エンゼルス・大谷翔平が二刀流出場の球宴で歴史的白星 日本人勝利投手は2人目

歴史的白星を飾った大谷(ロイター)

エンゼルスの大谷翔平投手(27)は13日(日本時間14日)にコロラド州デンバーのクアーズ・フィールドでのオールスター戦でア・リーグの「1番・DH」で先発出場し、2打数無安打。投手として先発マウンドに上がり、1回を無安打無失点で日本投手2人目の白星を挙げた。ア・リーグが5―2で勝利し、MVPは3回に本塁打を放ったゲレロ(ブルージェイズ)が史上最年少で選ばれた。

メジャーの歴史に刻まれた初打席を終えたその裏に大歓声を浴びてマウンドへ上がった。日本投手の球宴先発は1995年の野茂英雄(ドジャース)以来、2人目だ。

先頭打者は22歳のタティス(パドレス)。28本塁打、20盗塁はともにリーグトップの次世代のスーパースターだ。記念すべき初球は外角低めの96マイル(約154キロ)の直球でファウルされた。カウント1―2から5球目、外角低めのカットボールで左飛に仕留めた。

2番は左の強打者マンシー(ドジャース)。カウント1―1からの3球目、外角直球で二ゴロ。

3番は本塁打王3度の右の大砲アレナド(カージナルス)。4球目に100・2マイル(約161・2キロ)を記録。5球目も99・7マイル(約160・4キロ)と大台を連発。カウント2―2からの6球目のスプリットで遊ゴロに仕留め、三者凡退。14球で終えた。米大リーグ機構(MLB)公式サイトは「大谷、完璧な1イニング」「ショウヘイ、1回に100マイルに到達」と速報した。

ア・リーグは降板後の2回に1点を先制。その後もゲレロの球宴初アーチなどでリードを守り切り、大谷が勝ち投手になった。日本投手の勝利投手は19年の田中将大(ヤンキース=現楽天)以来、2人目だが先発では初。二刀流出場ではもちろん初だ。

試合途中の現地放送局のインタビューに「オールスター戦の先発は本当に光栄ですし、なんとか自分の持っているものを出したいと思っていた。何とか3人に抑えられて良かったと思います」と安どの表情で答えた。勝利投手の可能性を聞かれて「僕ですか? 知りませんでした」と驚いていた。

歴史的な打席は初回先頭。
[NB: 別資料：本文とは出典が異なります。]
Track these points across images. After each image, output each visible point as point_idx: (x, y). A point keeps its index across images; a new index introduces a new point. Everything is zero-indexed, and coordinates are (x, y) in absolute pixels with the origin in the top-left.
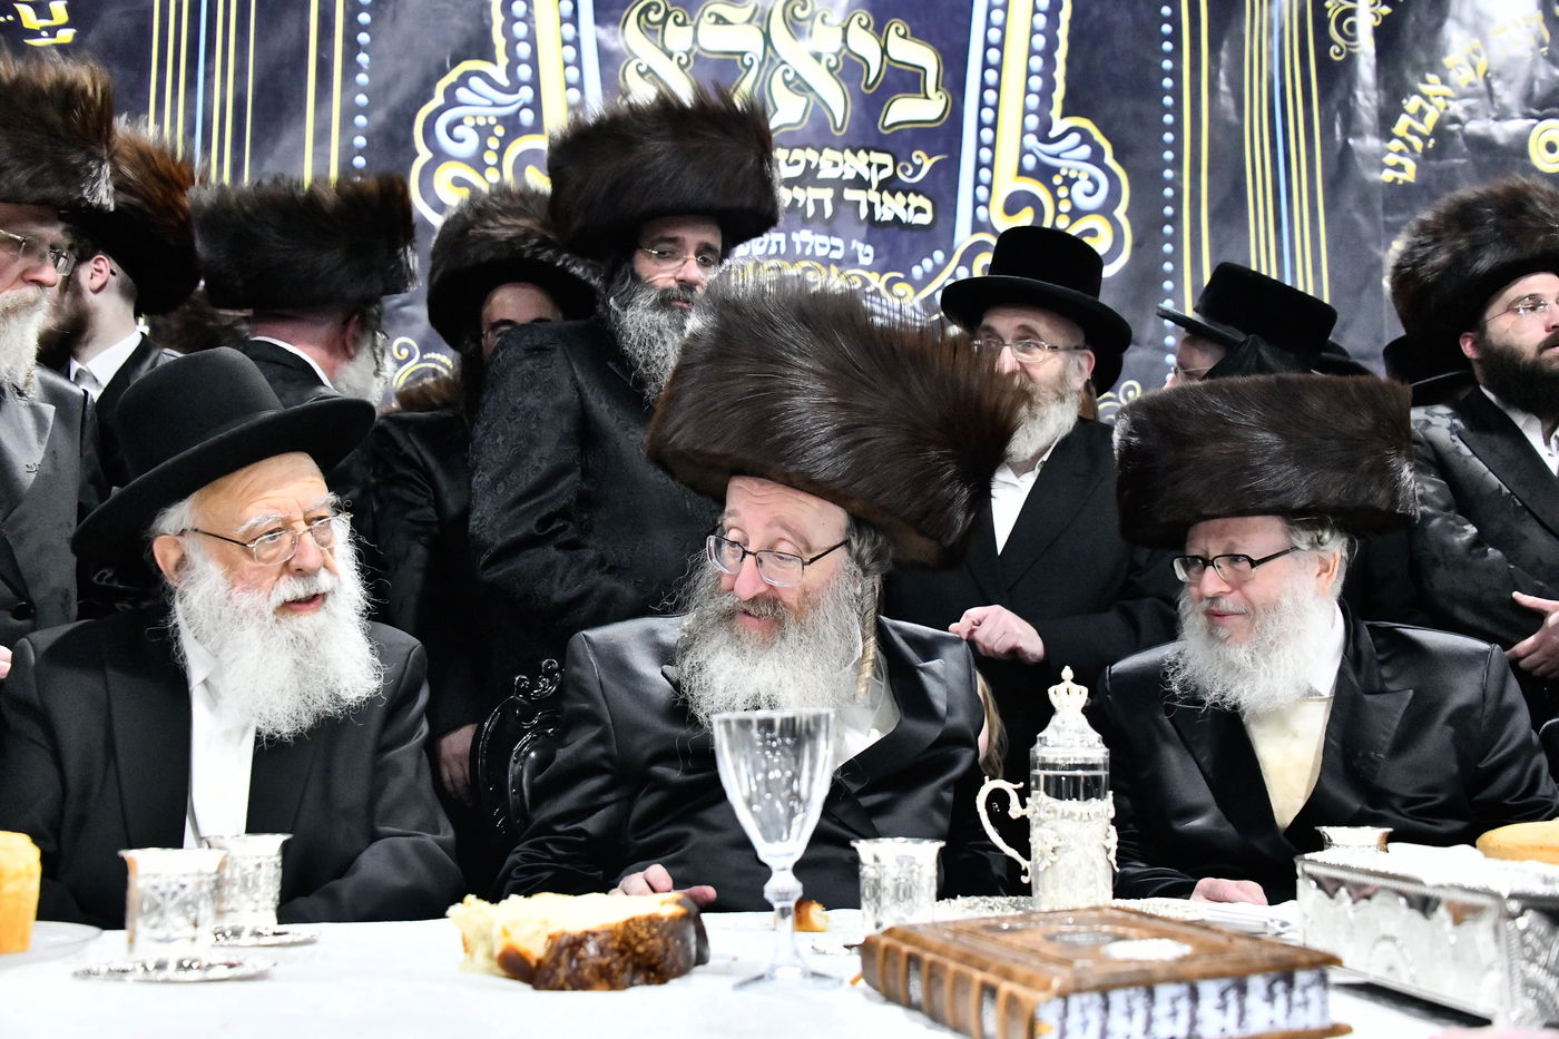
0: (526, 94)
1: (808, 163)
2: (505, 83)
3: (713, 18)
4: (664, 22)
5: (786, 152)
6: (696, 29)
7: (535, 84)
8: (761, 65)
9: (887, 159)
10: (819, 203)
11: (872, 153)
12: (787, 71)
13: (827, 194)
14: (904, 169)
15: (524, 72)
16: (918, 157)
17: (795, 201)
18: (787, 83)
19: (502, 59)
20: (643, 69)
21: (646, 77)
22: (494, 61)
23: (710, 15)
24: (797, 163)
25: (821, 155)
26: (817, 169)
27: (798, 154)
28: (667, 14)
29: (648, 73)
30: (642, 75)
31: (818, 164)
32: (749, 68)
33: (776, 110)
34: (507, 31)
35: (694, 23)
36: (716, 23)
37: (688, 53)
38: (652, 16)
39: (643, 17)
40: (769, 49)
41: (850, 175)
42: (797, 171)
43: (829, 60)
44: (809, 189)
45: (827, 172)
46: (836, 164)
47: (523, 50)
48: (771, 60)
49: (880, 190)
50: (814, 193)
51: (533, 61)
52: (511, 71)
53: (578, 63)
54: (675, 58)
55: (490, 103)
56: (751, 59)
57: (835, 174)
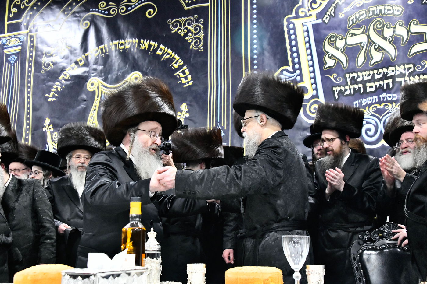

相手先発は右腕シャーザー(ナショナルズ)。メジャー通算182勝、サイ・ヤング賞を両リーグで3度獲得している大投手だ。初球95・5マイル(約154キロ)の内角直球をファウル。2球目の真ん中高めのカットボールを強振したものの、力んで二ゴロだった。

3回一死無走者は2番手の右腕バーンズ(ブルワーズ)の初球94・7マイル(約152キロ)のカットボールを引っ張って一ゴロだった。早い勝負に観客席からタメ息が上がった。

初のリアル二刀流出場で白星を手にした大谷。本塁打不発は残念だが、16日(同17日)から始まる後半戦にはずみをつけた。日本選手初の本塁打王、投手としては2桁勝利に期待だ。